How big of an advantage do you think being able to sit next to another player and actually talk while playing gives over playing online? Most people say grinding it out in person can’t be beat when it comes to practice.
One hundred percent. So some people, when they play against other people, they don’t really like to share info. A lot of people when it comes to social stuff will say something like “oh man I am totally against that” or “I don’t think that is the way to go,” but that is very easy to say. They are trying to be careful about not giving opponents info on how to play against you and gauging if maybe giving them some info will make them a bigger challenge for you. It always starts like that and then once the blows really start coming, both players will start to share the rundowns of how they did with each other.
But yes, I definitely feel that being able to play against someone offline and then converse over what they were doing to counter you is a way better deal than playing someone online. If you just look at locals and playing against 10 or 15 people in casuals, if you lose, you can always ask what you did wrong and try to fix it based on the feedback.
Lastly, how do you feel going into Conquest and is there a general feeling you have about the current SFV scene as a whole?
The game has come a long way from season one and there are a few more characters coming out soon, which is good. But the comments some people are making about a potential Super Street Fighter V are what really have me excited. Because normally when you have a Street Fighter game that goes into the Super version of itself, there are a lot of really cool changes that happen and they always make the game better.

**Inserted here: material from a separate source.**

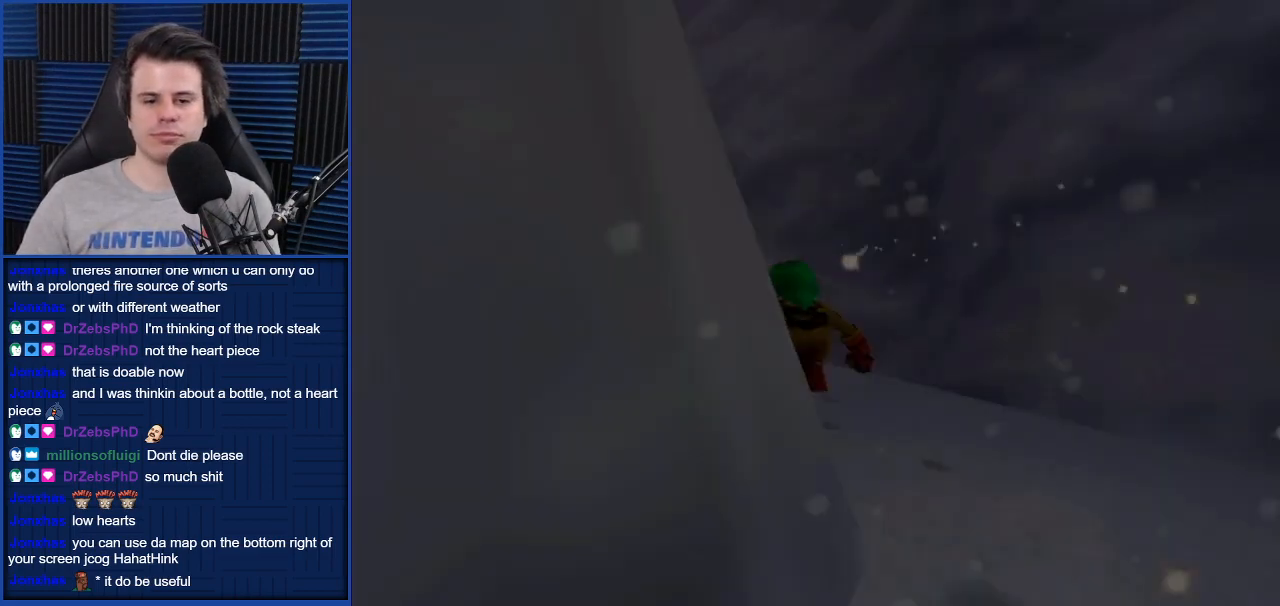
{"buttons": [], "left_stick": "center", "right_stick": "center", "events": [[100, "left_stick", "up-right"], [200, "left_stick", "down-left"], [300, "left_stick", "up-right"], [367, "left_stick", "down-left"], [500, "left_stick", "center"]]}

So hopefully we are going to follow that trend and we can get an injection of excitement into the game because we have been playing the current Street Fighter for a very long time and the mechanics have stayed pretty much the same. Maybe some people are getting a little bored. I mean, when some people get new characters are ready to change, but a lot of players just stick to the same thing. If you want to get them to change, you need to change the actual game itself. So I am hopeful whatever comes next can bring some of those changes.